* WORK TO BE COMPLETED *
Take the lines below between the one holding "personally and professionally." and the one holding "- – What’s one thing", inclusive, and copy them exactly. Add nothing.

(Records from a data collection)
____________________

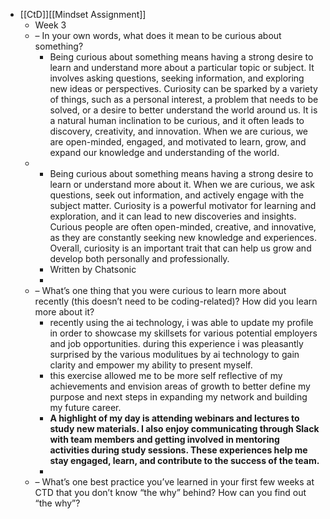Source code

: - [[CtD]][[Mindset Assignment]]
	- Week 3
	- – In your own words, what does it mean to be curious about something?
		- Being curious about something means having a strong desire to learn and understand more about a particular topic or subject. It involves asking questions, seeking information, and exploring new ideas or perspectives. Curiosity can be sparked by a variety of things, such as a personal interest, a problem that needs to be solved, or a desire to better understand the world around us. It is a natural human inclination to be curious, and it often leads to discovery, creativity, and innovation. When we are curious, we are open-minded, engaged, and motivated to learn, grow, and expand our knowledge and understanding of the world.
	-
		- Being curious about something means having a strong desire to learn or understand more about it. When we are curious, we ask questions, seek out information, and actively engage with the subject matter. Curiosity is a powerful motivator for learning and exploration, and it can lead to new discoveries and insights. Curious people are often open-minded, creative, and innovative, as they are constantly seeking new knowledge and experiences. Overall, curiosity is an important trait that can help us grow and develop both personally and professionally.
		- Written by Chatsonic
		-
	- – What’s one thing that you were curious to learn more about recently (this doesn’t need to be coding-related)? How did you learn more about it?
		- recently using the ai technology, i was able to update my profile in order to showcase my skillsets for various potential employers and job opportunities. during this experience i was pleasantly surprised by the various modulitues by ai technology to gain clarity and empower my ability to present myself.
		- this exercise allowed me to be more self reflective of my achievements and envision areas of growth to better define my purpose and next steps in expanding my network and building my future career.
		- **A highlight of my day is attending webinars and lectures to study new materials. I also enjoy communicating through Slack with team members and getting involved in mentoring activities during study sessions. These experiences help me stay engaged, learn, and contribute to the success of the team.**
		-
	- – What’s one best practice you’ve learned in your first few weeks at CTD that you don’t know “the why” behind? How can you find out “the why”?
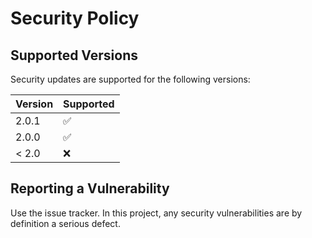 # Security Policy

## Supported Versions

Security updates are supported for the following versions:

| Version | Supported          |
| ------- | ------------------ |
| 2.0.1   | :white_check_mark: |
| 2.0.0   | :white_check_mark: |
| < 2.0   | :x:                |

## Reporting a Vulnerability

Use the issue tracker. In this project, any security vulnerabilities are by definition a serious defect.
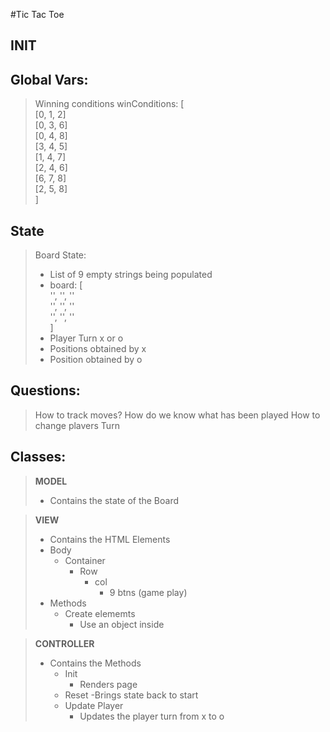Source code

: #Tic Tac Toe
## INIT
## Global Vars:
> Winning conditions
winConditions: [
                 <br>
        [0, 1, 2]<br>
        [0, 3, 6]<br>
        [0, 4, 8]<br>
        [3, 4, 5]<br>
        [1, 4, 7]<br>
        [2, 4, 6]<br>
        [6, 7, 8]<br>
        [2, 5, 8]<br>
    ]
## State
> Board State:
>   - List of 9 empty strings being populated
>   - board: [      <br>
        '', '', ''  <br>
        '', '', ''  <br>
        '', '', ''  <br>
    ]
>   - Player Turn x or o
>   - Positions obtained by x
>   - Position obtained by o

## Questions:
> How to track moves?
> How do we know what has been played
> How to change plavers Turn

## Classes:
> **MODEL**
>   - Contains the state of the Board

> **VIEW**
>   - Contains the HTML Elements
>   - Body
>       - Container
>           - Row
>             - col
>                - 9 btns (game play)
> - Methods
>   - Create elememts
>       - Use an object inside 

> **CONTROLLER**
> - Contains the Methods
>   - Init
>       - Renders page
>   - Reset
>       -Brings state back to start
>   - Update Player
>       - Updates the player turn from x to o
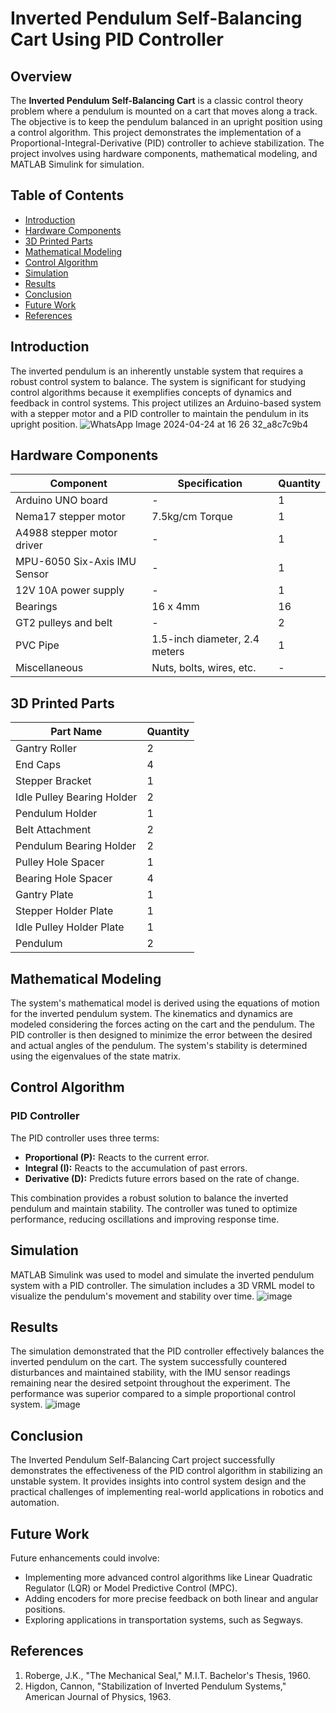 # Inverted Pendulum Self-Balancing Cart Using PID Controller

## Overview

The **Inverted Pendulum Self-Balancing Cart** is a classic control theory problem where a pendulum is mounted on a cart that moves along a track. The objective is to keep the pendulum balanced in an upright position using a control algorithm. This project demonstrates the implementation of a Proportional-Integral-Derivative (PID) controller to achieve stabilization. The project involves using hardware components, mathematical modeling, and MATLAB Simulink for simulation.

## Table of Contents

- [Introduction](#introduction)
- [Hardware Components](#hardware-components)
- [3D Printed Parts](#3d-printed-parts)
- [Mathematical Modeling](#mathematical-modeling)
- [Control Algorithm](#control-algorithm)
- [Simulation](#simulation)
- [Results](#results)
- [Conclusion](#conclusion)
- [Future Work](#future-work)
- [References](#references)

## Introduction

The inverted pendulum is an inherently unstable system that requires a robust control system to balance. The system is significant for studying control algorithms because it exemplifies concepts of dynamics and feedback in control systems. This project utilizes an Arduino-based system with a stepper motor and a PID controller to maintain the pendulum in its upright position.
![WhatsApp Image 2024-04-24 at 16 26 32_a8c7c9b4](https://github.com/user-attachments/assets/fedca9e3-1f3d-4a17-b8dd-164024cf3153)


## Hardware Components

| Component                    | Specification                 | Quantity |
|------------------------------|--------------------------------|----------|
| Arduino UNO board            | -                              | 1        |
| Nema17 stepper motor         | 7.5kg/cm Torque               | 1        |
| A4988 stepper motor driver   | -                              | 1        |
| MPU-6050 Six-Axis IMU Sensor | -                              | 1        |
| 12V 10A power supply         | -                              | 1        |
| Bearings                     | 16 x 4mm                       | 16       |
| GT2 pulleys and belt         | -                              | 2        |
| PVC Pipe                     | 1.5-inch diameter, 2.4 meters  | 1        |
| Miscellaneous                | Nuts, bolts, wires, etc.       | -        |

## 3D Printed Parts

| Part Name                        | Quantity |
|----------------------------------|----------|
| Gantry Roller                    | 2        |
| End Caps                         | 4        |
| Stepper Bracket                  | 1        |
| Idle Pulley Bearing Holder       | 2        |
| Pendulum Holder                  | 1        |
| Belt Attachment                  | 2        |
| Pendulum Bearing Holder          | 2        |
| Pulley Hole Spacer               | 1        |
| Bearing Hole Spacer              | 4        |
| Gantry Plate                     | 1        |
| Stepper Holder Plate             | 1        |
| Idle Pulley Holder Plate         | 1        |
| Pendulum                         | 2        |

## Mathematical Modeling

The system's mathematical model is derived using the equations of motion for the inverted pendulum system. The kinematics and dynamics are modeled considering the forces acting on the cart and the pendulum. The PID controller is then designed to minimize the error between the desired and actual angles of the pendulum. The system's stability is determined using the eigenvalues of the state matrix.

## Control Algorithm

### PID Controller

The PID controller uses three terms:
- **Proportional (P):** Reacts to the current error.
- **Integral (I):** Reacts to the accumulation of past errors.
- **Derivative (D):** Predicts future errors based on the rate of change.

This combination provides a robust solution to balance the inverted pendulum and maintain stability. The controller was tuned to optimize performance, reducing oscillations and improving response time.

## Simulation

MATLAB Simulink was used to model and simulate the inverted pendulum system with a PID controller. The simulation includes a 3D VRML model to visualize the pendulum's movement and stability over time.
![image](https://github.com/user-attachments/assets/c14617e8-2ed5-4b2c-bacc-58c3a80ace85)


## Results

The simulation demonstrated that the PID controller effectively balances the inverted pendulum on the cart. The system successfully countered disturbances and maintained stability, with the IMU sensor readings remaining near the desired setpoint throughout the experiment. The performance was superior compared to a simple proportional control system.
![image](https://github.com/user-attachments/assets/468659ee-e748-4658-b61b-43207922a3ad)

## Conclusion

The Inverted Pendulum Self-Balancing Cart project successfully demonstrates the effectiveness of the PID control algorithm in stabilizing an unstable system. It provides insights into control system design and the practical challenges of implementing real-world applications in robotics and automation.

## Future Work

Future enhancements could involve:
- Implementing more advanced control algorithms like Linear Quadratic Regulator (LQR) or Model Predictive Control (MPC).
- Adding encoders for more precise feedback on both linear and angular positions.
- Exploring applications in transportation systems, such as Segways.

## References
1. Roberge, J.K., "The Mechanical Seal," M.I.T. Bachelor's Thesis, 1960.
2. Higdon, Cannon, "Stabilization of Inverted Pendulum Systems," American Journal of Physics, 1963.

____________________

* ANSWER BELOW *
		- Being curious about something means having a strong desire to learn or understand more about it. When we are curious, we ask questions, seek out information, and actively engage with the subject matter. Curiosity is a powerful motivator for learning and exploration, and it can lead to new discoveries and insights. Curious people are often open-minded, creative, and innovative, as they are constantly seeking new knowledge and experiences. Overall, curiosity is an important trait that can help us grow and develop both personally and professionally.
		- Written by Chatsonic
		-
	- – What’s one thing that you were curious to learn more about recently (this doesn’t need to be coding-related)? How did you learn more about it?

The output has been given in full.